Ours lives will never be the same. Today we packed up all our stuff and left. Our country is in bad shape. Everywhere I turn I see people begging for food and pleading for help. It is hard because people struggling with the same situations so it is difficult to find help. I look for work everyday, but there is no work available. I just do housework and hope that it will be enough to get by. We have to live day by day because we never know what will happen.
My children cry all night long. They tell me that they're hungry. They're sick of eating stale and rotting bread. The taste is indescribable. It is hard and the after taste is so disgusting that there are no words I can use to try to explain it. I don't know what to do. Every single night my kids tell me that they miss their father. He was arrested when he got caught stealing. He didn't do anything wrong; he just wanted to feed his family. Everyone is stealing.

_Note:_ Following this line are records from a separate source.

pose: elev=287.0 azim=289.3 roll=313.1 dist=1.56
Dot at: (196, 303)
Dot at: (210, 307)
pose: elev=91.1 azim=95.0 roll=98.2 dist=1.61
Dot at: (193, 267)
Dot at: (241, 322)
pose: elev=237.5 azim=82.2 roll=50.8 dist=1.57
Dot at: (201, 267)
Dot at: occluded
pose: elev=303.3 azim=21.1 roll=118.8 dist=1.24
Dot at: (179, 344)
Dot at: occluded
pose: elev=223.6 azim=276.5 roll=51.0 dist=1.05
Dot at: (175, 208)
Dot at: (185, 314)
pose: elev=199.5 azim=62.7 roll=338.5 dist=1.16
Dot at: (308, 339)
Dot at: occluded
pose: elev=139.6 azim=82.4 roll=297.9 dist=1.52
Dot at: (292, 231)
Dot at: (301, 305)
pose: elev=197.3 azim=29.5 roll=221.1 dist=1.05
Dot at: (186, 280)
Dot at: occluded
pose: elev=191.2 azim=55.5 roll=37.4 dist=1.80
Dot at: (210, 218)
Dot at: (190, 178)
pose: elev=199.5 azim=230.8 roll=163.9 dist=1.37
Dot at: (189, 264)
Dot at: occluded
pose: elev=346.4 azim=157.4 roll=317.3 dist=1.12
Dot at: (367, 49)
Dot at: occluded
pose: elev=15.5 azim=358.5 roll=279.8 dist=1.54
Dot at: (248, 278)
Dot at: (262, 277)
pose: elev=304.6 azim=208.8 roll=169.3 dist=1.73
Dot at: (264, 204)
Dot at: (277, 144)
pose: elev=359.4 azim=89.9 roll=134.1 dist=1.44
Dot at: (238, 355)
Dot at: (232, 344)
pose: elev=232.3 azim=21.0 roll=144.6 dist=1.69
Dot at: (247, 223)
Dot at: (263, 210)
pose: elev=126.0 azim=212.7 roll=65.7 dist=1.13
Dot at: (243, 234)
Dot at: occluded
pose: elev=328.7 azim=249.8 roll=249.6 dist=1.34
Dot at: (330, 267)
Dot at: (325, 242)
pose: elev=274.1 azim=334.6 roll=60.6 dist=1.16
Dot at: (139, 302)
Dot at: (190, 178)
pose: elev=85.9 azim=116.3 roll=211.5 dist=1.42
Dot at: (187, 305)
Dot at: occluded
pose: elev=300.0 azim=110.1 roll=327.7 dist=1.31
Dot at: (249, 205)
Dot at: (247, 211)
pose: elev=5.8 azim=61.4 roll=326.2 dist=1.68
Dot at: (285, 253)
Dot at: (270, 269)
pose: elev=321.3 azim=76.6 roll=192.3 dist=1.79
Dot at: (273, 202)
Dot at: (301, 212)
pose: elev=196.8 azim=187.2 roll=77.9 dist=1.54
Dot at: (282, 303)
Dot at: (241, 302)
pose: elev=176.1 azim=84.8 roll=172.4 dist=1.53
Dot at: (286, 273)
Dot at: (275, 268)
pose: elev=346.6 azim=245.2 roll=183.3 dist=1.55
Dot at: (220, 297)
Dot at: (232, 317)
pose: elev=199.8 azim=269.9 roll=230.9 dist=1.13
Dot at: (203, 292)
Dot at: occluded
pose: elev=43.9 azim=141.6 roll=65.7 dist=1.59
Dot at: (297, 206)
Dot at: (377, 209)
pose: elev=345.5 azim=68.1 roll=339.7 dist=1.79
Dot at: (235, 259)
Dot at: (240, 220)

There is no other way to get the food around here.
It is hard being the only adult in the house. I am so lonely. I miss my husband. I just want to talk to someone who understands me and I do my best, but things are tough. My husband is not getting out anytime soon. The kids ask where he is, but I just say he is working for us.
We got on the boat that is taking us to the country of hope. We are going to America. We need to start our lives over again. In America, people can find work and they can make their lives as successful as they can. I want to provide for my children and make sure they have opportunities. They will be able to make their own choices. I won't let them depend on anyone because that will get them no where. They will learn the importance of working for what they want, and accomplishing their goals without anyone's help. They will have the option to make something of themselves, which is something that I never had.